So a few months back I was googling my then girlfriend's ex-girlfriend (we have since broken up and she is back together with said ex) Kali, and I stumbled onto her marathon page. She had already completed the Boston Marathon (I can't even imagine!) but had been unsuccessful in meeting her projected fundraising goal. After reading her little blurb I was inspired to donate and believed that hitting anonymous meant that she would not realize who the donation came from. I was shocked to learn that my donation was anonymous to everyone except her! Of course she found my out of the blue donation very unsettling and called Cameron. She eventually settled down, decided that the only fitting course of action was to google me and then promptly e-mailed me about it. Her e-mail was kind and we went back and fourth a bit, anyway, this is all to highlight how she signed off on the last e-mail: "kali- what the heck did people do before the internet?- down".
In my return e-mail to Kali I signed off as: "melanie- there was a time before internet?- lafav". I started thinking about how attached I was to the internet and other new fandangled comforts like my cell phone. For a while I lamented this attachment and wished that I was not so dependent on all this technology. After spending a week "without" internet I have changed my mind!
Without is in quotes because its not like I went to a remote village in Mali like my amazing friend Neda who has been working with the Peace Corps for over a year. No, by without I mean that due to billing problems I was unable to access the internet in the comfort of my own home. This fact stressed me out beyond all belief.

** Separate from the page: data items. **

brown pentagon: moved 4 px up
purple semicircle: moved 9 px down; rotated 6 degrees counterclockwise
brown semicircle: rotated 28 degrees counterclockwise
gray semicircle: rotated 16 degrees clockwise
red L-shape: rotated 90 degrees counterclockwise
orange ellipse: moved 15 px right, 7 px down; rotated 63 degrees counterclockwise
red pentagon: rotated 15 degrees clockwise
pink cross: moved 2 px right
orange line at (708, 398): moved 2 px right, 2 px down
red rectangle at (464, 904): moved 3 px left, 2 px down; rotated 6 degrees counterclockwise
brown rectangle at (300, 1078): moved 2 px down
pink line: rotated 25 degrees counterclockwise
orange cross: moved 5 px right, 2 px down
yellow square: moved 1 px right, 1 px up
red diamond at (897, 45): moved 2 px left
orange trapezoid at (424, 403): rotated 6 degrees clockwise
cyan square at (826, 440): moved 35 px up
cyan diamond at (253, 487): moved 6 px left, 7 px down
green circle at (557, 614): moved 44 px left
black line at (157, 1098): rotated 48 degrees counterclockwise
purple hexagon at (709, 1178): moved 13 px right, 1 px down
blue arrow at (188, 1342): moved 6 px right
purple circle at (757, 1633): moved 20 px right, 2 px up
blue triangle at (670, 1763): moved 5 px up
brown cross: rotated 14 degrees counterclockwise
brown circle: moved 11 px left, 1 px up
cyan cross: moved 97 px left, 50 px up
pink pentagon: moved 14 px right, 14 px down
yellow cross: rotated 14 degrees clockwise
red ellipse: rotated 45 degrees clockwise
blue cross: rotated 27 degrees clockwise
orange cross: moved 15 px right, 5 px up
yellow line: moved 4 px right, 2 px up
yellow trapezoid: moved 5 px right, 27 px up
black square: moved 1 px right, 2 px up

Everyday I woke up wishing that I could check my e-mail to see if some far off loved one had e-mailed about their life, or more important if DPH had e-mail me about the "informal" job offer they made. I went to work and struggled through my day barely able to contain the feeling that I was missing out on some amazing opportunity due to my inability to jump on-line at a moments notice. A couple of times I called my mother and had her go into my various inboxes. Of course every time I finally was able to access my e-mail there were very few important messages.
I eventually found myself in the Boston Public Library, waiting again and again to use the 15 minuet express computer (by this time I had initiated a new e-mail relationship with the lady I am interested). Finally I made my way to my own public library in Somerville- right down the street. I am now the proud holder of a library card- my first since moving to Massachusetts over 5 years ago. While in the library I found a book by Joe Namath on Football for Young Players- oh yes I am very serious about my new sport!
Moral of the story- do not underestimate the importance of home internet access, you never realize how much you rely on it until it is gone (e-mail, yellow pages, mapquest, news, blogs, etc). But don't let home internet access and its ability to connect you to people and ideas all over the world keep you from becoming invested in your local community- go get a library card!